Shard Theory: The brain ensures alignment with its values by doing A, B, C, etc.
Shard Insight: We can ensure the alignment of an AI with its designers’ values by doing X, Y, Z, etc. mapped from shard theory.
This is exciting! Now when I read shard theory research, I feel like I properly understand it as gradually filling in A, B, C, X, Y, Z, etc. For example, Assumptions 1, 2, and 3 in “The Shard Theory of Human Values” are examples of A, B, and C, and the two arguments in “Reward is Not the Optimization Target” and “Human Values & Biases are Inaccessible to the Genome” are examples of X and Y. I also think the specific idea of a “shard” is less central to these claims than I thought; it seems the first of those posts could parsimoniously replace “shard” with “value” (in the dictionary sense) with very little meaning lost, and the latter two posts don’t even use the word. I wonder if something like “Brain-Inspired Alignment” would be a clearer label, at least until a central concept like shards emerges in the research.

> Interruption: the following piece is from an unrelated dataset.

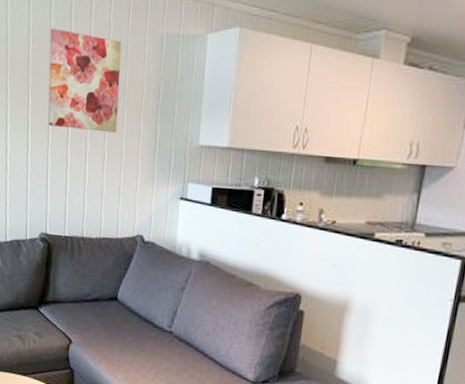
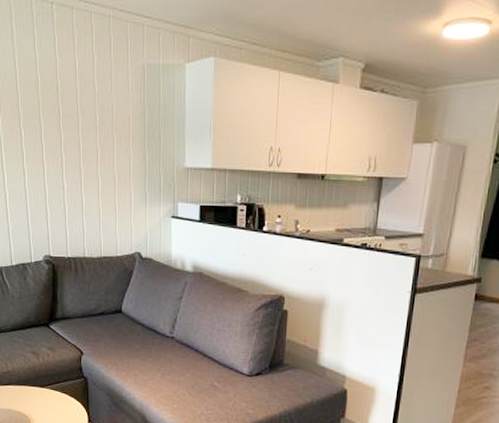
wall art: present [48,28,122,133] -> none [36,61,108,159]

Shard research is also at a very early stage, so it is inevitably less focused on stating and validating the falsifiable, non-trivial claims that could be an actual shard theory (which is usually what we discuss in science) and instead seems to mostly be developing a language for eventually specifying shard theory—much like how Rubin’s potential outcomes (POs) and Pearl’s directed acyclic graphs (DAGs) were important developments in causality research because they allowed for the clear statement of falsifiable, nontrivial causal theories. Pope and Turner also use the terms “paradigm” and “frame,” which I think are more fitting for what they have done so far than shard “theory” per se though less specific than “language.”

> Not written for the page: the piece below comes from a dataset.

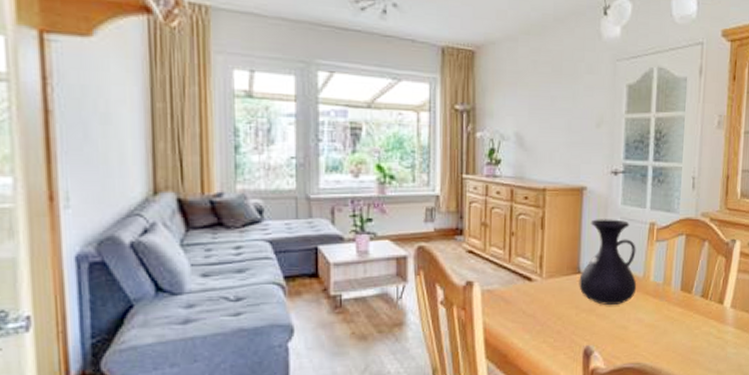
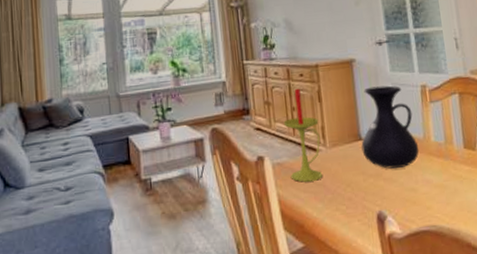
candle: none [499,212,538,312] -> present [283,88,323,182]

For example, the post “Reward is not the optimization target” and Paul Christiano’s reply seem better read not as claim and counter-claim, but as thinking about the most useful neuroscience-inspired way to define “reward,” “optimization,” etc. These discussions seem to some hand waving and talking past each other, so I also wonder if more explicitly approaching shard theory as building a language, not as sharing an extant theory, would help us think more clearly. In any case, these meta-questions seem inevitable as the field of AI alignment advances and we come closer to developed theories and solutions—whatever that means.

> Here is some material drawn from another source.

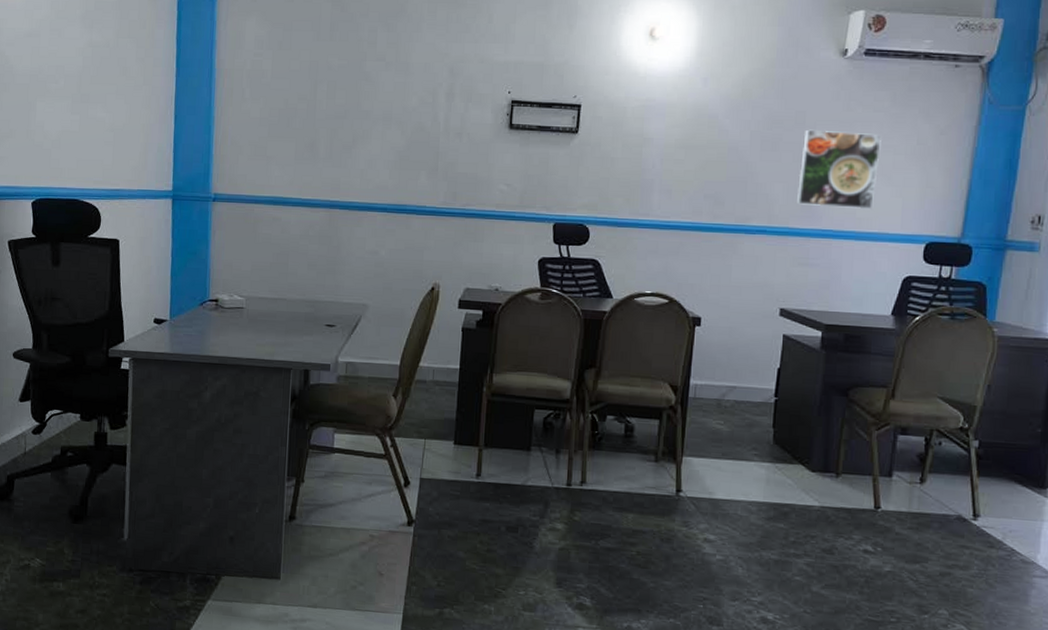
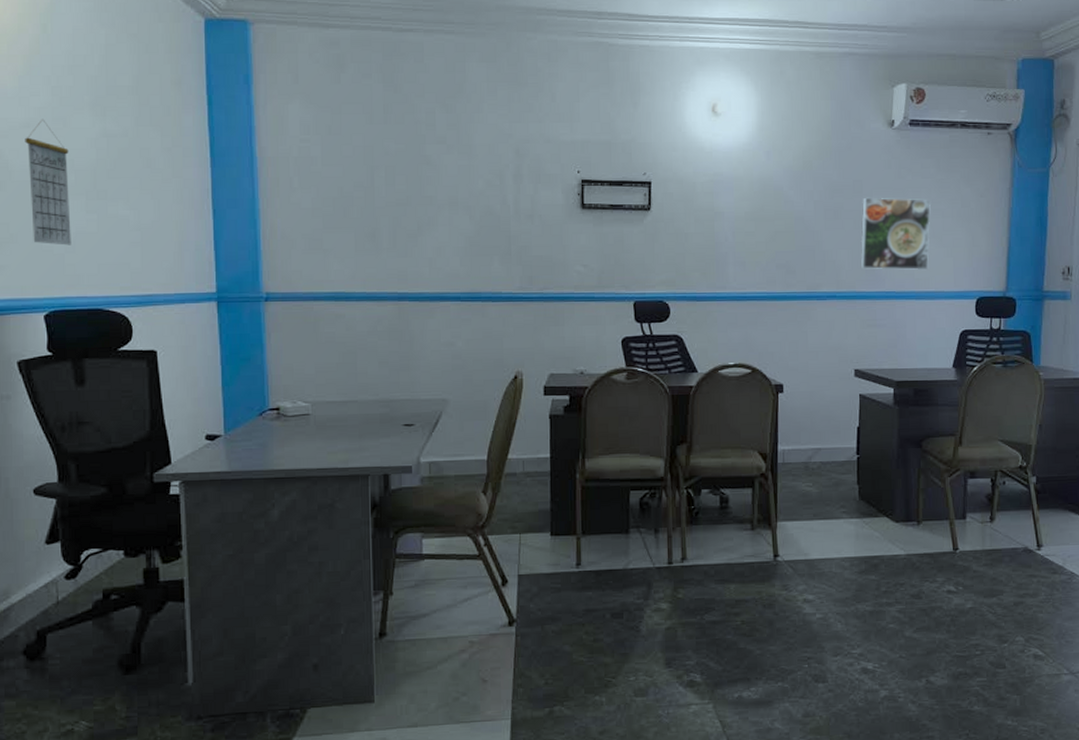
calendar: none [27,29,61,142] -> present [25,119,71,246]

Post-AGI formalizations of alignment, such as thresholds for how much value persists, seem less controversial but also less useful than a pre-AGI formalization would be. And they still seem far from uncontroversial. For example, some make an appeal to moral nature, so to speak, to keep human value as close to its current path as possible while ensuring AI safety, while other see this as false or confused.
Pope and Turner say in “The Shard Theory of Human Values” that ““Shard theory” also has been used to refer to insights gained by considering the shard theory of human values and by operating the shard frame on alignment. … We don’t like this ambiguous usage. We would instead say something like “insights from shard theory.”” I take that to mean they do not include anything about AI alignment itself as shard theory. I think this will confuse many people because of how central AI alignment is to the shard theory project.
This definition of value (i.e., shard) is unintuitively broad, as Pope and Turner acknowledge. I think precisifying and clarifying that will be an important part of building shard theory.
The Shard Hunch is most clearly stated in the first blockquote in Turner’s “Looking Back on My Alignment PhD” and in Turner’s comment on “Where I Agree and Disagree with Eliezer.”